STORED DATA
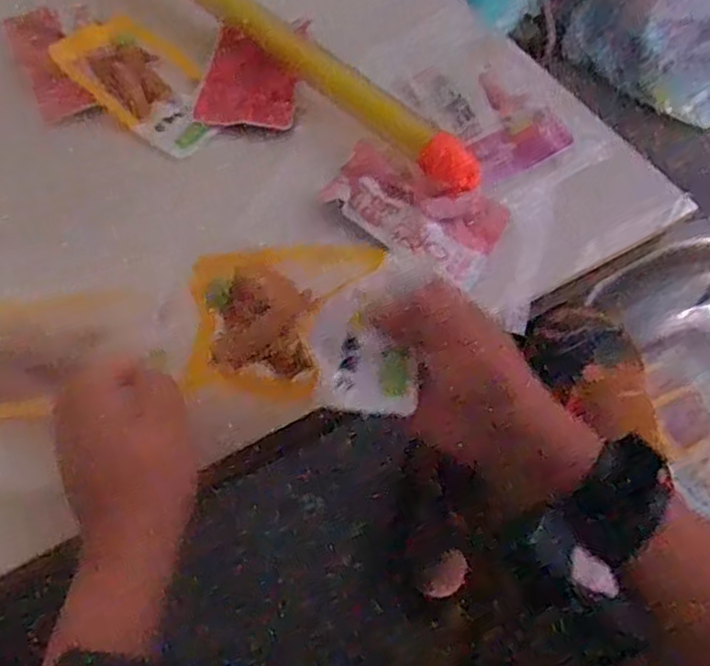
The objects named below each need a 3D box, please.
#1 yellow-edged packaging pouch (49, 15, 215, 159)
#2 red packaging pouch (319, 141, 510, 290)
[{"bbox_3d":[-0.155,-0.191,0.509,0.134,0.019,0.074,37,65,18],"label":"yellow-edged packaging pouch"},{"bbox_3d":[0.042,-0.089,0.460,0.116,0.010,0.072,28,62,14],"label":"red packaging pouch"}]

EXERCISE
Set down the lines from the one with "#1 yellow-edged packaging" through the end of the data above. Keep each exactly as written and add no other line.

THE COMPLETED TASK
#1 yellow-edged packaging pouch (49, 15, 215, 159)
#2 red packaging pouch (319, 141, 510, 290)
[{"bbox_3d":[-0.155,-0.191,0.509,0.134,0.019,0.074,37,65,18],"label":"yellow-edged packaging pouch"},{"bbox_3d":[0.042,-0.089,0.460,0.116,0.010,0.072,28,62,14],"label":"red packaging pouch"}]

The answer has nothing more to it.